- [WHAT IS ASKED]
Reproduce the lines below verbatim, starting at the line that contains "family: Formicidae" and ending at the line that contains "scientific name: Larrea tridentata", with both of those lines included.

- [ENTRIES SHOWN]

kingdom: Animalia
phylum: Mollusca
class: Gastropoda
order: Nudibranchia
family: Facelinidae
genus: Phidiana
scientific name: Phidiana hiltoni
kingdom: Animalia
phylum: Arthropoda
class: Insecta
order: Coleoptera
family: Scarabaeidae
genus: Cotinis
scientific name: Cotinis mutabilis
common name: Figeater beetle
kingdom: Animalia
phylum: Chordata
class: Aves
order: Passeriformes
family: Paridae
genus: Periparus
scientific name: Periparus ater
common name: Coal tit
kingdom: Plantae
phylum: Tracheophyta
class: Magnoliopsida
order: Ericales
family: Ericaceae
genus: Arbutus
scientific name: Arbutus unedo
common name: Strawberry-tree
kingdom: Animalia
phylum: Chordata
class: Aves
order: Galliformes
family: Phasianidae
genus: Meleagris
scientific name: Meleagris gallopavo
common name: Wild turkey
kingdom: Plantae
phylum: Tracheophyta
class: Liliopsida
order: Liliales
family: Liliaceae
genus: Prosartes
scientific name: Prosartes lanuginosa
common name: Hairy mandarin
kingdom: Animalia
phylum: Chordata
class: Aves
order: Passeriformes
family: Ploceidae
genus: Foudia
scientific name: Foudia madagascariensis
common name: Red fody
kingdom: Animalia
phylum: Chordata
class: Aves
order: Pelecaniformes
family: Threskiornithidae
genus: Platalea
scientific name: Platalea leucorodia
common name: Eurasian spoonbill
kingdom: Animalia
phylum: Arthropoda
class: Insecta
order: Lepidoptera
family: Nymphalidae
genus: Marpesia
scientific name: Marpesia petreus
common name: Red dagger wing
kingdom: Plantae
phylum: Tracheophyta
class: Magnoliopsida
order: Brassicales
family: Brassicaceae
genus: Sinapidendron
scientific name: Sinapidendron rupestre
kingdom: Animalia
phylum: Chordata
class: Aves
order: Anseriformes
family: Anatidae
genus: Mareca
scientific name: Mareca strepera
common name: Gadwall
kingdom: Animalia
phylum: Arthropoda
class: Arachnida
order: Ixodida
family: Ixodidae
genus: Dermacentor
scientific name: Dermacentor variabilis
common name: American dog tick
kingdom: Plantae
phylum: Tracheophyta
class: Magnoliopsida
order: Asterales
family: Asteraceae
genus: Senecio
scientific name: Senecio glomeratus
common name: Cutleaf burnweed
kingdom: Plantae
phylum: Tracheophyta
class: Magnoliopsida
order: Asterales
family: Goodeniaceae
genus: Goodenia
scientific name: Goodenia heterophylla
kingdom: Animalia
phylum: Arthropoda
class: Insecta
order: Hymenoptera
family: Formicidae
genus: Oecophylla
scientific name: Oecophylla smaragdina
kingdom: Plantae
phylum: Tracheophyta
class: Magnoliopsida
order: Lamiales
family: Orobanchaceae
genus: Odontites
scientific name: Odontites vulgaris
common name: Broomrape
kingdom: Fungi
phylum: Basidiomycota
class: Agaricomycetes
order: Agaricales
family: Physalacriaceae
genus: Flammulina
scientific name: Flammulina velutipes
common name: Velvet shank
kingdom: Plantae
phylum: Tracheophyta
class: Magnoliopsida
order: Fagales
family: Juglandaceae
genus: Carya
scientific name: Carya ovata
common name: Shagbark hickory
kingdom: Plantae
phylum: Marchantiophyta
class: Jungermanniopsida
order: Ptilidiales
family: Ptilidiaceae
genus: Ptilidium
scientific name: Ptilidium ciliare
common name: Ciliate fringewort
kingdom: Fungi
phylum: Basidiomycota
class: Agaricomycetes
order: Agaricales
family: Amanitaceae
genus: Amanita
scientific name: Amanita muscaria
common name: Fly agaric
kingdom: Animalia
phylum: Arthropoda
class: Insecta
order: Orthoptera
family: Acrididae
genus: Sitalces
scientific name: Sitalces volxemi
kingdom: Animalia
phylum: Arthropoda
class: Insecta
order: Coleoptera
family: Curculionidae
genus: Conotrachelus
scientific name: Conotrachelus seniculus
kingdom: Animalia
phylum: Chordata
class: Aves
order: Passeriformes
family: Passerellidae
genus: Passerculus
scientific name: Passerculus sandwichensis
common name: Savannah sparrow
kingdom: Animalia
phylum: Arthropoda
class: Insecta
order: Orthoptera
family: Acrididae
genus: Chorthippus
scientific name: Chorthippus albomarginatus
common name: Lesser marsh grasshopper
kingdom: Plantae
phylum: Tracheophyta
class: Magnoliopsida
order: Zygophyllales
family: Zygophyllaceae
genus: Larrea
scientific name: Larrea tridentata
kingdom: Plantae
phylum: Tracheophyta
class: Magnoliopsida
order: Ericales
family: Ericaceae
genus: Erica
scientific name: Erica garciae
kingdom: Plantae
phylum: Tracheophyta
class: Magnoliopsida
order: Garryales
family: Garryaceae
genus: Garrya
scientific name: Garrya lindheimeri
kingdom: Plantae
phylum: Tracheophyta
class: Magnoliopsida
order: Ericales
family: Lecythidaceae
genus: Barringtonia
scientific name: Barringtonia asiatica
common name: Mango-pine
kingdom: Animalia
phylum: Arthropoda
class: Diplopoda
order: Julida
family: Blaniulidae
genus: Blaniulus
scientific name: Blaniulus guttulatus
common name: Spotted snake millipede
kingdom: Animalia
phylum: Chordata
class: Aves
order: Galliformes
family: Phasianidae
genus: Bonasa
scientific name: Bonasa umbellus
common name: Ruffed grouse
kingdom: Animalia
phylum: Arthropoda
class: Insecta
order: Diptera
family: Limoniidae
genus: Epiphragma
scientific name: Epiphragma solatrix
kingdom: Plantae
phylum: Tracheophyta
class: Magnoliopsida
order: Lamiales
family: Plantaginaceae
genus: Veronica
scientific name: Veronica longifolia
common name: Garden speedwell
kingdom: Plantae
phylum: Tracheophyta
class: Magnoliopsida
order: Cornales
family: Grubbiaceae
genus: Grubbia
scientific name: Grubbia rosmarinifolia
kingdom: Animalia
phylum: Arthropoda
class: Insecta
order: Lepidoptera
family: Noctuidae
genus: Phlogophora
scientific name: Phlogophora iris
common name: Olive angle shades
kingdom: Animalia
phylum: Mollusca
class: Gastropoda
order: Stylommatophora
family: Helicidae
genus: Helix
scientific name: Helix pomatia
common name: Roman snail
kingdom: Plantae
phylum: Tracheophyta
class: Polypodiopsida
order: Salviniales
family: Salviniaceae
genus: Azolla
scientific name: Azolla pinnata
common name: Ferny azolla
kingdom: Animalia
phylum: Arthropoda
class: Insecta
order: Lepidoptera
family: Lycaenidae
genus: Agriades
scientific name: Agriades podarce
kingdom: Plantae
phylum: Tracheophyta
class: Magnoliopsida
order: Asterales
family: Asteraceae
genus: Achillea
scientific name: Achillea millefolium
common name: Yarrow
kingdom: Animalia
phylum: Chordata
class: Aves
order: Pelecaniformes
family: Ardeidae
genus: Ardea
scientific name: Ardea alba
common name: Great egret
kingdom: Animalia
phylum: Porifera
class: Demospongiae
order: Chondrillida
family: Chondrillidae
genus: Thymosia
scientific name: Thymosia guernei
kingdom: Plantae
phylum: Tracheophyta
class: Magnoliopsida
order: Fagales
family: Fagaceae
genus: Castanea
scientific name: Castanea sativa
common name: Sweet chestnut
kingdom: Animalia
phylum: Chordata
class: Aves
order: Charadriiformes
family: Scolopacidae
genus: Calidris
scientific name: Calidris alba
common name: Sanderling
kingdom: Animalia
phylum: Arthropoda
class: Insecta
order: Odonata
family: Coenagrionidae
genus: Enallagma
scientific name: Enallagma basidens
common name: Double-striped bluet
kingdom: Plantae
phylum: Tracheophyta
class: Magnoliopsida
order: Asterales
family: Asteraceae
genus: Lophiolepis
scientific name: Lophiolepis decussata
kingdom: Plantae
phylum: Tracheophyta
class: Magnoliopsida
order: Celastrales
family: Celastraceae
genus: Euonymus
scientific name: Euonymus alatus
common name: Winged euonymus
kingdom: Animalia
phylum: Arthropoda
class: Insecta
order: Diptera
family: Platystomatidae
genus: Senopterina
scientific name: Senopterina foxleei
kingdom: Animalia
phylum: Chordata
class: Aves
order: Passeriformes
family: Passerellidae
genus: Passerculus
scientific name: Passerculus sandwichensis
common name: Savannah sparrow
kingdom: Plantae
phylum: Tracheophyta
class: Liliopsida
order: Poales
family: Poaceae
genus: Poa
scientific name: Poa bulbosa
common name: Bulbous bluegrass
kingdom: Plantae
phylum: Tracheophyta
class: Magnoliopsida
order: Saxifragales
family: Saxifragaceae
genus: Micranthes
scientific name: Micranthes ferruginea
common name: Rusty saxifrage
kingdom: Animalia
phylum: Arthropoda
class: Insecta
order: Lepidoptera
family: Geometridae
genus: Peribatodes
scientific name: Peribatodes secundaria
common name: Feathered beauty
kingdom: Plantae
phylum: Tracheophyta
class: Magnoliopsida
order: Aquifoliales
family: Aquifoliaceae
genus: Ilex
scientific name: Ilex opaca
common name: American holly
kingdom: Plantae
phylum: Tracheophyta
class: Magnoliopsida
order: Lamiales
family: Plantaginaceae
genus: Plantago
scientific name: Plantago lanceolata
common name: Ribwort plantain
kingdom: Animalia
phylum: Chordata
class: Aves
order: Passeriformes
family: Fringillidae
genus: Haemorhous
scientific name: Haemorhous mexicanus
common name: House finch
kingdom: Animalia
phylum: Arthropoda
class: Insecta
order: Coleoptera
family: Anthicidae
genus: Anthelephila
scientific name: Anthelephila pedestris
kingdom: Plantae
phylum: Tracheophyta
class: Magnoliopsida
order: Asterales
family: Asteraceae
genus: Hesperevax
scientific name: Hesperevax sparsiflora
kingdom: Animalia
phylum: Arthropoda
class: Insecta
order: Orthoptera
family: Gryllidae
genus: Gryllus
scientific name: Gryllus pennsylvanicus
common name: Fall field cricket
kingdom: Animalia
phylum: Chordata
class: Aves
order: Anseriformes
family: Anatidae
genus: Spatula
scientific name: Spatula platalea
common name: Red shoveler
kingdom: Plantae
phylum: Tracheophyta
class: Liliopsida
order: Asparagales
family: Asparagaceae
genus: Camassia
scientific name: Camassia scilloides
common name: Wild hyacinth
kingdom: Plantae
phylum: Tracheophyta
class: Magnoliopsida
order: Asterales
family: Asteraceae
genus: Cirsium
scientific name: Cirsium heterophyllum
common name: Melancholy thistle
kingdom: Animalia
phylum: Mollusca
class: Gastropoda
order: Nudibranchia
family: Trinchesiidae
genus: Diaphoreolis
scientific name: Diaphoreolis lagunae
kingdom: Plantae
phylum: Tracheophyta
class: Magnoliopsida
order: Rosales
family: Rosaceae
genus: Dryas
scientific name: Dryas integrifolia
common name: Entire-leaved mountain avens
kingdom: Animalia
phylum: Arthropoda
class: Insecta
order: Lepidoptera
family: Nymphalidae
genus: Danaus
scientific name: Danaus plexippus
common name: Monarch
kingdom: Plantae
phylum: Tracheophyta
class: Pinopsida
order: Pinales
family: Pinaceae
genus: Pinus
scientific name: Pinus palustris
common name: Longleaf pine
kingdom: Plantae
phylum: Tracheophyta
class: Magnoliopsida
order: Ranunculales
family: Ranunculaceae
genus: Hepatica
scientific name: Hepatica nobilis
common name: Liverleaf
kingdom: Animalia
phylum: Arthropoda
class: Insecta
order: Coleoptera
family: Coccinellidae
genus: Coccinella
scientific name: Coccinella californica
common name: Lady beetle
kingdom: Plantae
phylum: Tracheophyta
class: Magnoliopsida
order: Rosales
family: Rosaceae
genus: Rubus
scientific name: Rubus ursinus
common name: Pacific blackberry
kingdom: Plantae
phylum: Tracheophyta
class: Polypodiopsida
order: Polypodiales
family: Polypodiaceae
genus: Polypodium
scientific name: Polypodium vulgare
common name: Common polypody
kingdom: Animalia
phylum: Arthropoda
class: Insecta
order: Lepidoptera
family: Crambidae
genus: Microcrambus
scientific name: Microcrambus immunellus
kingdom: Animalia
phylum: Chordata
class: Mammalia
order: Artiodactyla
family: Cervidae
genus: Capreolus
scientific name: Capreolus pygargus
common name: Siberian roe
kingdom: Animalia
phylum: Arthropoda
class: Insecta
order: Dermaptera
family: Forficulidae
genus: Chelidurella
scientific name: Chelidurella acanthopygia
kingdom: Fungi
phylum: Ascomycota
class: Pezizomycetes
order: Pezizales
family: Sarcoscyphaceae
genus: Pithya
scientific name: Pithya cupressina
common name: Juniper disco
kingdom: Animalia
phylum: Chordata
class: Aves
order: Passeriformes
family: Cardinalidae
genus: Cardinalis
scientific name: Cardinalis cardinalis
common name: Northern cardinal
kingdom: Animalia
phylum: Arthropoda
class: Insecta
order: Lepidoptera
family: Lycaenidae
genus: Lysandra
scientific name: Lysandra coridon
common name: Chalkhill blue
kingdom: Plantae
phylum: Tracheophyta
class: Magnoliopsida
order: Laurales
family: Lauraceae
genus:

- [SOLUTION BELOW]
family: Formicidae
genus: Oecophylla
scientific name: Oecophylla smaragdina
kingdom: Plantae
phylum: Tracheophyta
class: Magnoliopsida
order: Lamiales
family: Orobanchaceae
genus: Odontites
scientific name: Odontites vulgaris
common name: Broomrape
kingdom: Fungi
phylum: Basidiomycota
class: Agaricomycetes
order: Agaricales
family: Physalacriaceae
genus: Flammulina
scientific name: Flammulina velutipes
common name: Velvet shank
kingdom: Plantae
phylum: Tracheophyta
class: Magnoliopsida
order: Fagales
family: Juglandaceae
genus: Carya
scientific name: Carya ovata
common name: Shagbark hickory
kingdom: Plantae
phylum: Marchantiophyta
class: Jungermanniopsida
order: Ptilidiales
family: Ptilidiaceae
genus: Ptilidium
scientific name: Ptilidium ciliare
common name: Ciliate fringewort
kingdom: Fungi
phylum: Basidiomycota
class: Agaricomycetes
order: Agaricales
family: Amanitaceae
genus: Amanita
scientific name: Amanita muscaria
common name: Fly agaric
kingdom: Animalia
phylum: Arthropoda
class: Insecta
order: Orthoptera
family: Acrididae
genus: Sitalces
scientific name: Sitalces volxemi
kingdom: Animalia
phylum: Arthropoda
class: Insecta
order: Coleoptera
family: Curculionidae
genus: Conotrachelus
scientific name: Conotrachelus seniculus
kingdom: Animalia
phylum: Chordata
class: Aves
order: Passeriformes
family: Passerellidae
genus: Passerculus
scientific name: Passerculus sandwichensis
common name: Savannah sparrow
kingdom: Animalia
phylum: Arthropoda
class: Insecta
order: Orthoptera
family: Acrididae
genus: Chorthippus
scientific name: Chorthippus albomarginatus
common name: Lesser marsh grasshopper
kingdom: Plantae
phylum: Tracheophyta
class: Magnoliopsida
order: Zygophyllales
family: Zygophyllaceae
genus: Larrea
scientific name: Larrea tridentata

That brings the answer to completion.